Kapitalizm öncesi toplumlara ait birçok gelenek, başta başlık parası ve geline takı takılması, erkeğin maddi ve manevi gücünün sergilenmesi bir anlamda reklâmının yapılması değildir de nedir?

Kadının reklâmlarda kullanılması, aşağılanması, ne kapitalizmle başladı ne de tüketim toplumunun bir ürünü. Bu noktayı atladığımızda kadının erkek egemen bir toplumda metalaştırıldığını görmezden geliriz. Kadını bir otomobilin aksesuarı durumuna düşüren veya kadını bir gecelik aşkların objesi yapan anlayışlarla, kadını, gücünü göstermenin zenginliğini sergilemenin bir aracı yapan anlayışların bir birinden pek uzak olmadığının altını çizmek gerekir.

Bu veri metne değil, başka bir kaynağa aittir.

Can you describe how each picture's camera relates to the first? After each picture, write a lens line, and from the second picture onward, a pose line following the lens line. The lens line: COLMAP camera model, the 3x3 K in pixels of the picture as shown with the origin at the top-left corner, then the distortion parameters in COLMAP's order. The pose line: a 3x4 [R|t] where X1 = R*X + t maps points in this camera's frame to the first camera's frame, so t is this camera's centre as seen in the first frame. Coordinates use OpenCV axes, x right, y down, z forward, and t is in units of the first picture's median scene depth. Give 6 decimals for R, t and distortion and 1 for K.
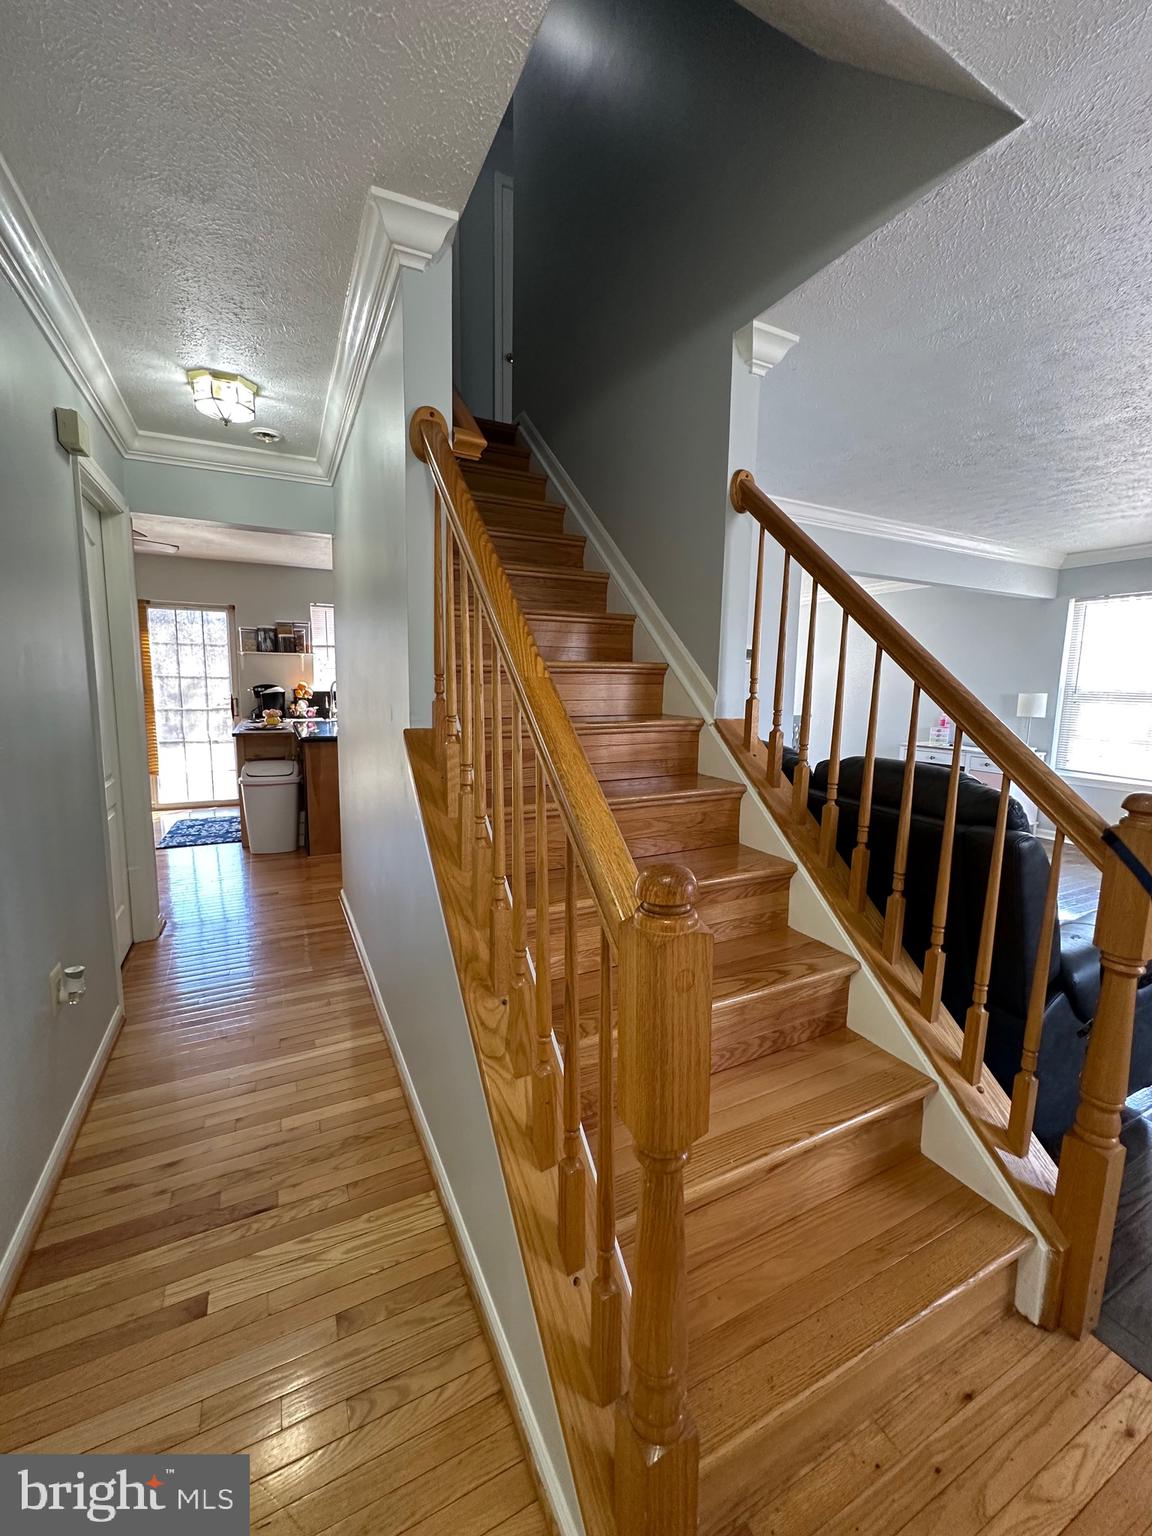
lens RADIAL K [[616.2, 0, 581.0], [0, 616.2, 767.2], [0, 0, 1]] dist [0.001917, 0.000184]
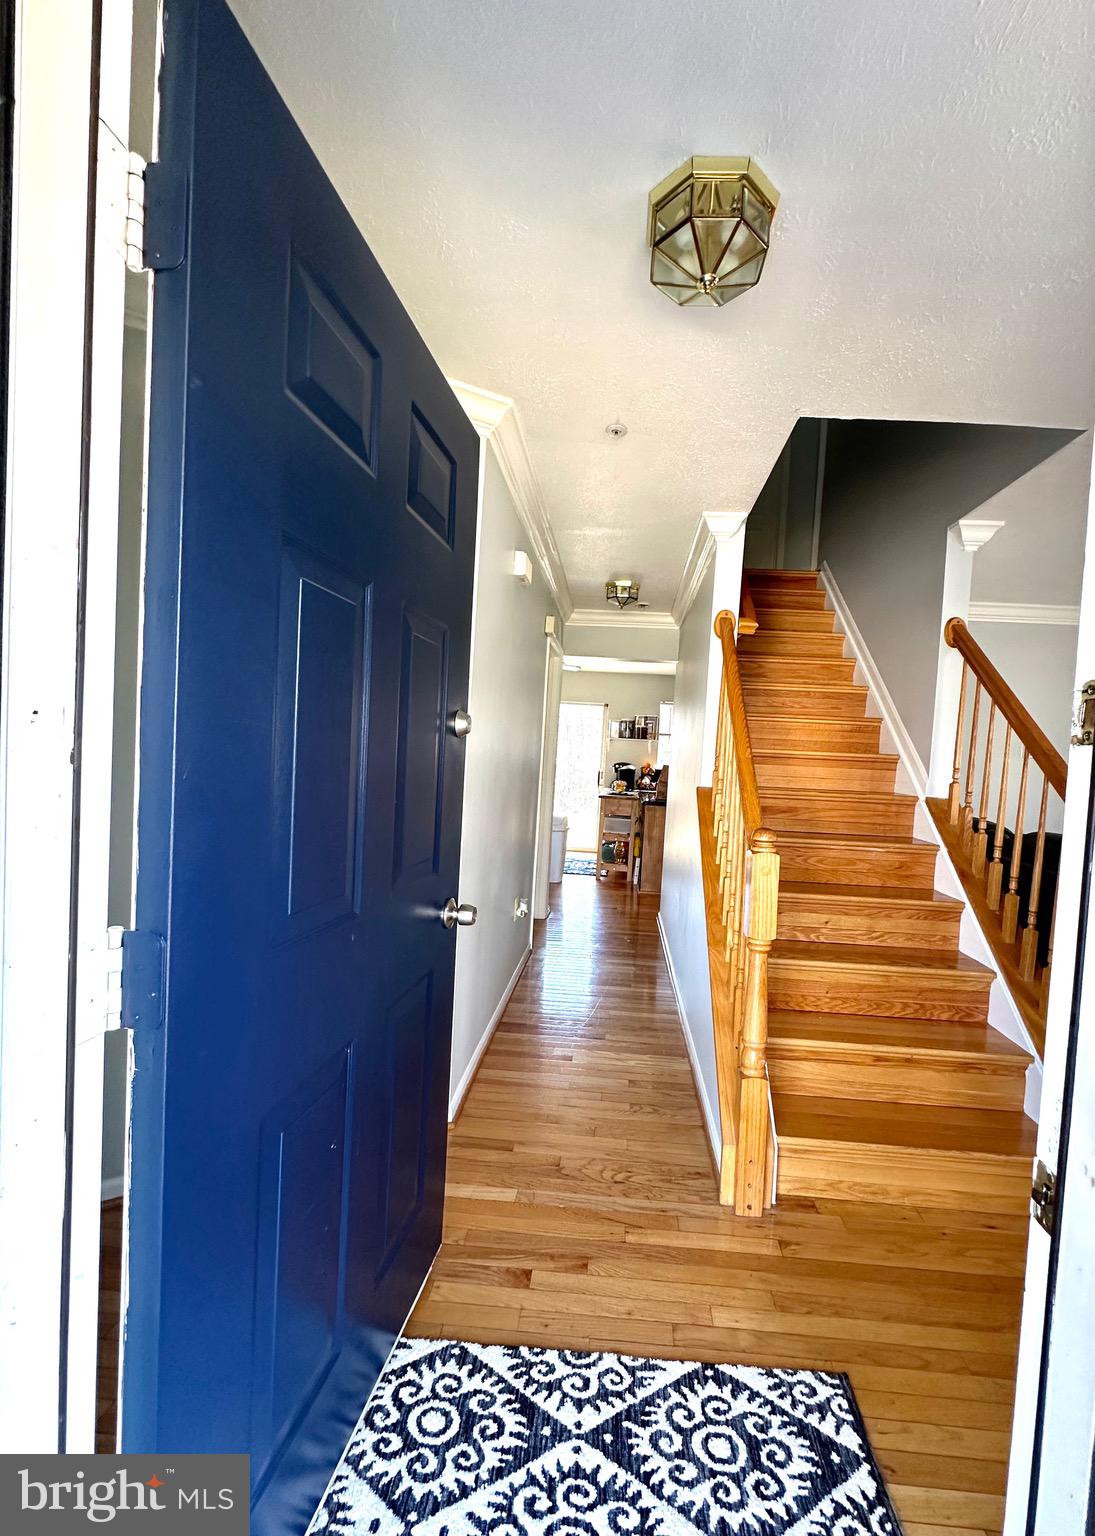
lens RADIAL K [[845.4, 0, 550.4], [0, 845.4, 769.1], [0, 0, 1]] dist [-0.001528, -0.000237]
pose [[0.855282, 0.037384, -0.516813, 0.476109], [-0.110996, 0.987460, -0.112262, 0.161581], [0.506136, 0.153380, 0.848706, -0.998379]]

Kapitalizmin aç gözlülüğü, töreyi geleneği işine geldiği gibi kullanmayı dışlamadığı gibi, dini ve dinsel değerleri de keyfince yorumlamaktan ve yeri geldiğinde bir kenara savurup atmaktan çekinmez.

Bir zamanların bilinen fındık reklâmının ima etiği ve kuşdili sözcükler aymazlığın son perdesi gibiydi. Her ne kadar “aganigi naganigi” olarak yazılmış da olsa çocukluğumuzun eğlenceli dilinde bu sözcüklerin doğrusunun “aganigi maganigi” olduğunu ve göndermenin ne olduğunu bilmeyen yok gibidir. Bununla kadının aşağılandığını söylemeye dahi gerek yoktur. Bu sözcüklerin doğru yazılım ve söylemindeki baş harflerle ortaya çıkan sözcük, yüzde 99’u Müslüman olan bir ülkenin değerleri ile yan yana nasıl gelebiliyor dersiniz?

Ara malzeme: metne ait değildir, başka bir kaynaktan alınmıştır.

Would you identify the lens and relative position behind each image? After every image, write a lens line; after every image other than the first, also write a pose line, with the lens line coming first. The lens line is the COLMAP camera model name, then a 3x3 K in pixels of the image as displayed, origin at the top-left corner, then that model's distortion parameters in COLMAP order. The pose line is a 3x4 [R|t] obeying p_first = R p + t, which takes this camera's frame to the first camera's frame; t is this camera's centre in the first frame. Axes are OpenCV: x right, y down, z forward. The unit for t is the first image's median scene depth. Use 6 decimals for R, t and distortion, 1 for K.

Reklâmların ekonomiyi canlandırdığı, piyasaların hareketliliğini sağladığı, üretimi artırdığı gerçektir. Bu anlamda kapitalist üretim biçiminin olmazları arasında olduğunu kabul etmek gerekir. Ancak reklâmlar aracılığı ile gerekli gereksiz bir tüketimin yapıldığı ve toplumun hızla bir tüketim toplumuna dönüştürüldüğü de madalyonun diğer yüzündeki gerçektir.

Bütün bunlar göz önüne alındığında rahatlıkla söyleyebiliriz ki; o çok masum küçük karelerde bir yaşam anlayışı dayatılmakta. Kısa ve özlü söylemiyle reklâmlardaki kadında, kadınla ilgili düşüncelerimiz ile birlikte, o küçük karelerle yaşamımızı şekillendiren birçok mesaj saklı.

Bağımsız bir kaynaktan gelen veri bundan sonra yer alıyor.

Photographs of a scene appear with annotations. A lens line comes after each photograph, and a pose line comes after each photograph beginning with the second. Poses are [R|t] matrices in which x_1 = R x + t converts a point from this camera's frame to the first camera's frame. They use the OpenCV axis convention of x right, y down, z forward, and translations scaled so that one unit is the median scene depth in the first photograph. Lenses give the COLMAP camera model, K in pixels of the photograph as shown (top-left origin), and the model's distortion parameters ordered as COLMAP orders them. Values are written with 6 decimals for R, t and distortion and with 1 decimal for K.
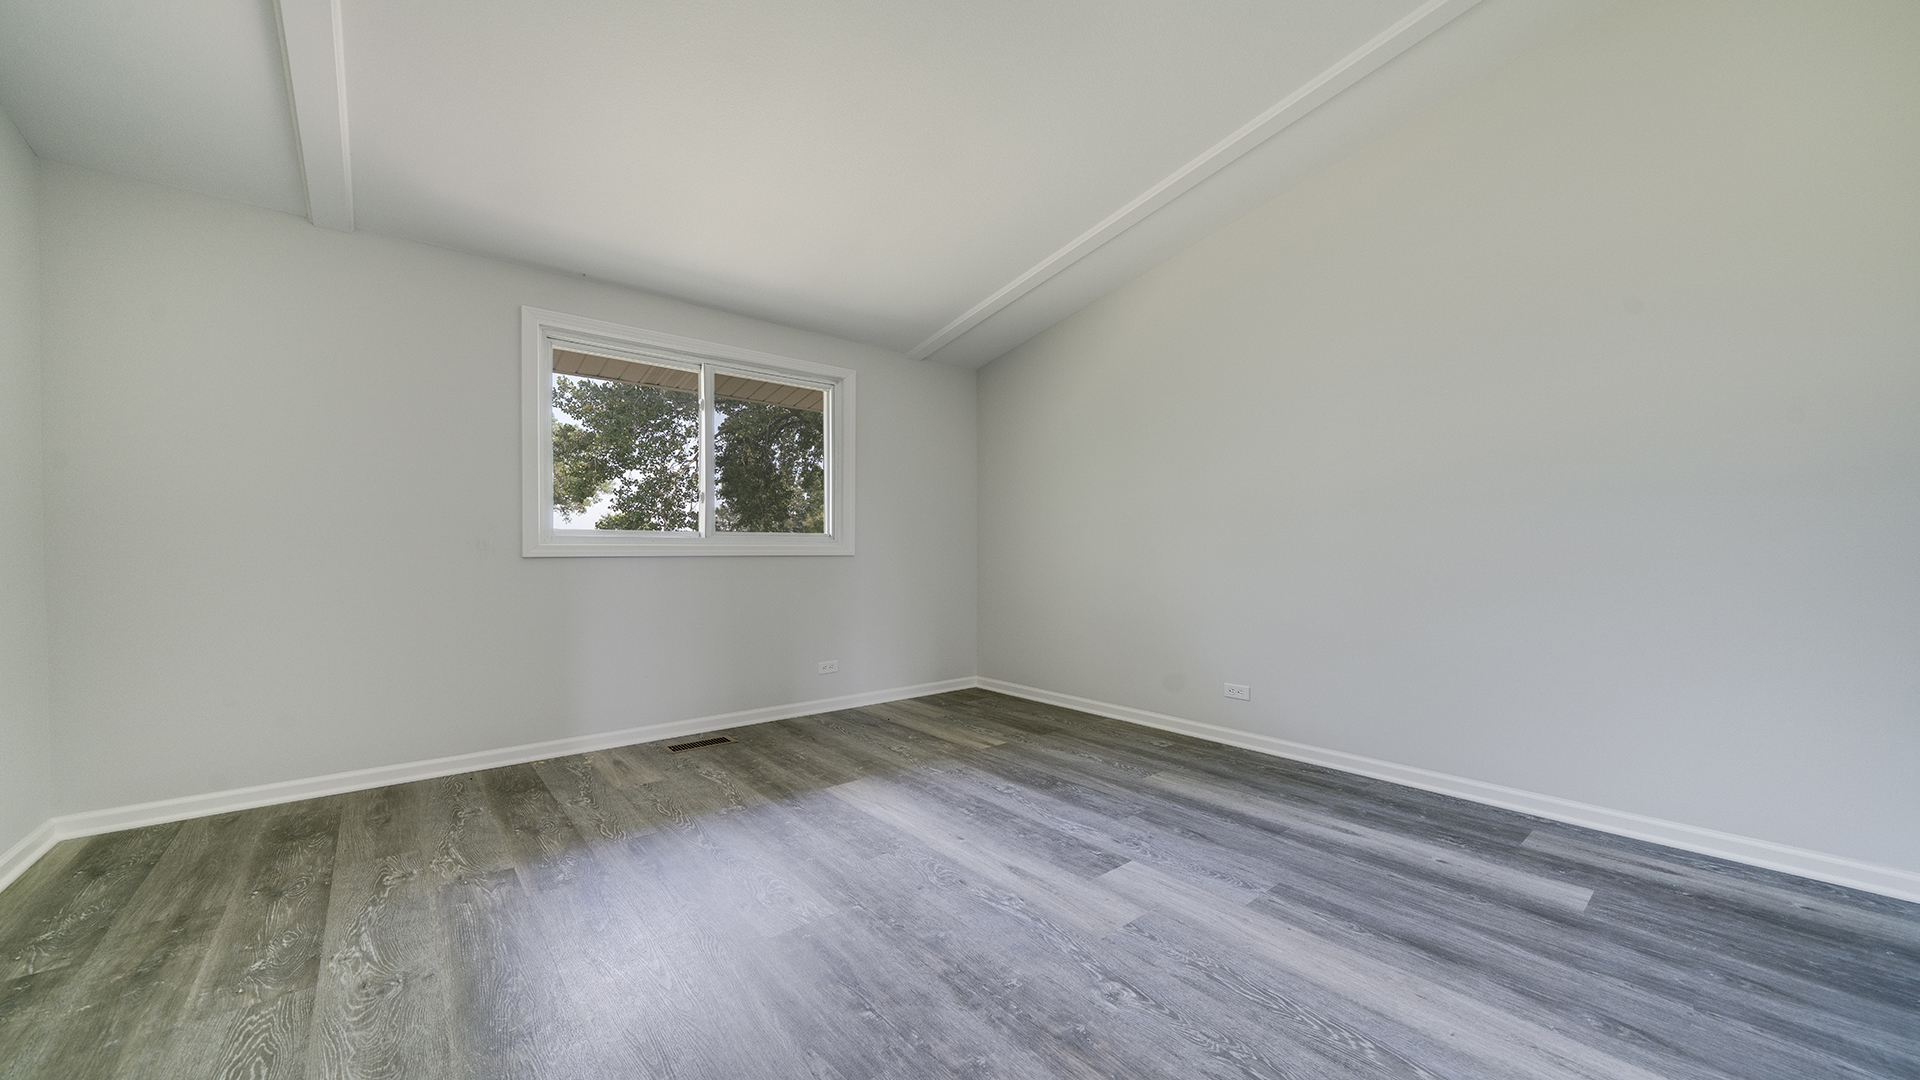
lens RADIAL K [[657.1, 0, 970.3], [0, 657.1, 541.6], [0, 0, 1]] dist [-0.001613, -0.000092]
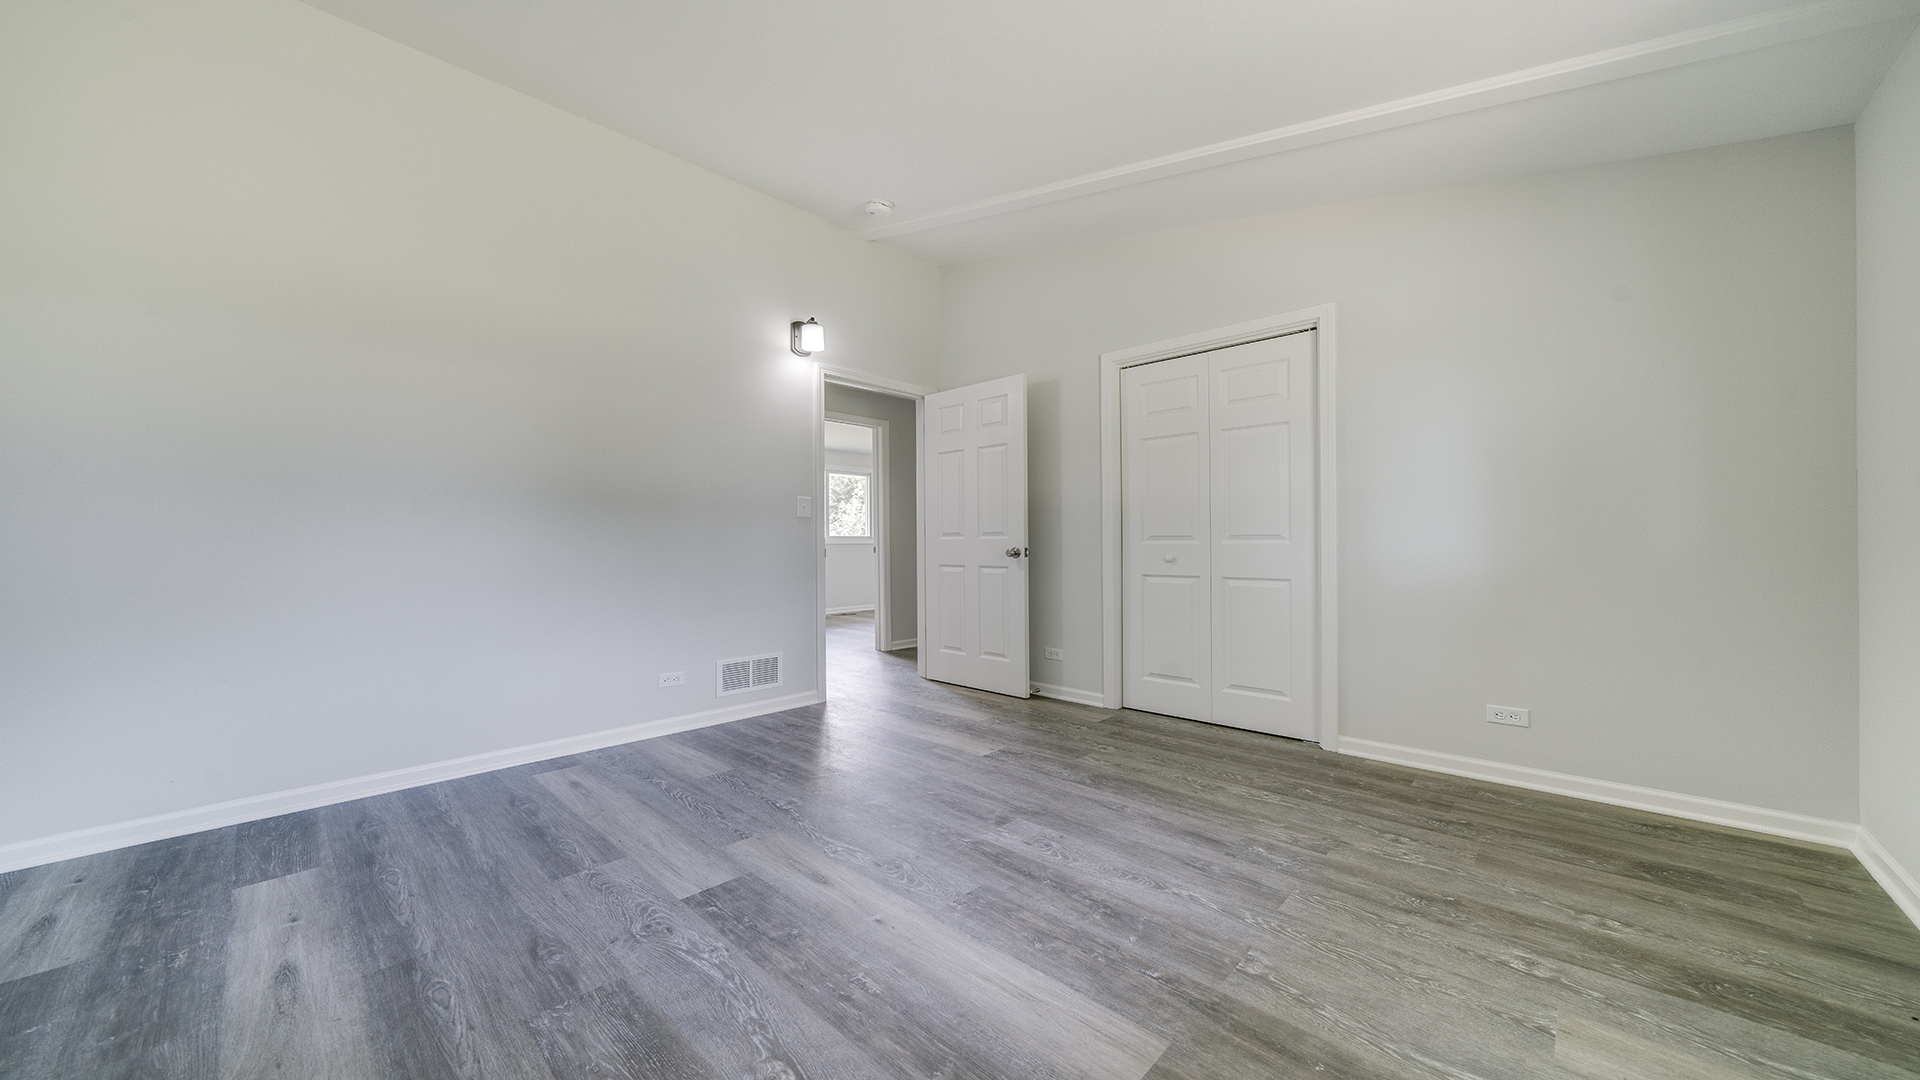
lens RADIAL K [[657.1, 0, 970.3], [0, 657.1, 541.6], [0, 0, 1]] dist [-0.001613, -0.000092]
pose [[-0.993015, 0.003821, -0.117926, -0.033903], [0.005815, 0.999846, -0.016566, 0.027263], [0.117845, -0.017136, -0.992884, 1.894978]]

Hayatımız, hayata bakışımız gün geçtikçe daha çok bizim özgür irademizin bir ürünü olmaktan çıkıyor. Dünyaya ve hayata bakışımız, değerlerimizle ilişkilerimiz medya, reklâmlar ve diğer birçok Kitle İletişim Araçlarıyla her gün bizim dışımızda, bize rağmen şekillendirilmekte.

İnsanın insanla, insanın üretim aletleri ve tüketim nesneleri ile ilişkileri kendisi tarafından değil sistem tarafından ona uygun bir biçimde şekillendiriliyor. Bu da son tahlilde insanın bireysel özgürlüğünün sınırlandırılması anlamına geliyor.

Bir yandan bireysel özgürlüklerden söz edilirken diğer yandan insanın özgürlüklerini sınırlandıran bir sistemin paradoksunu yaşıyoruz…

Ve bu paradoksun büyümesinde reklâmların payı hiç de küçümsenecek gibi değil.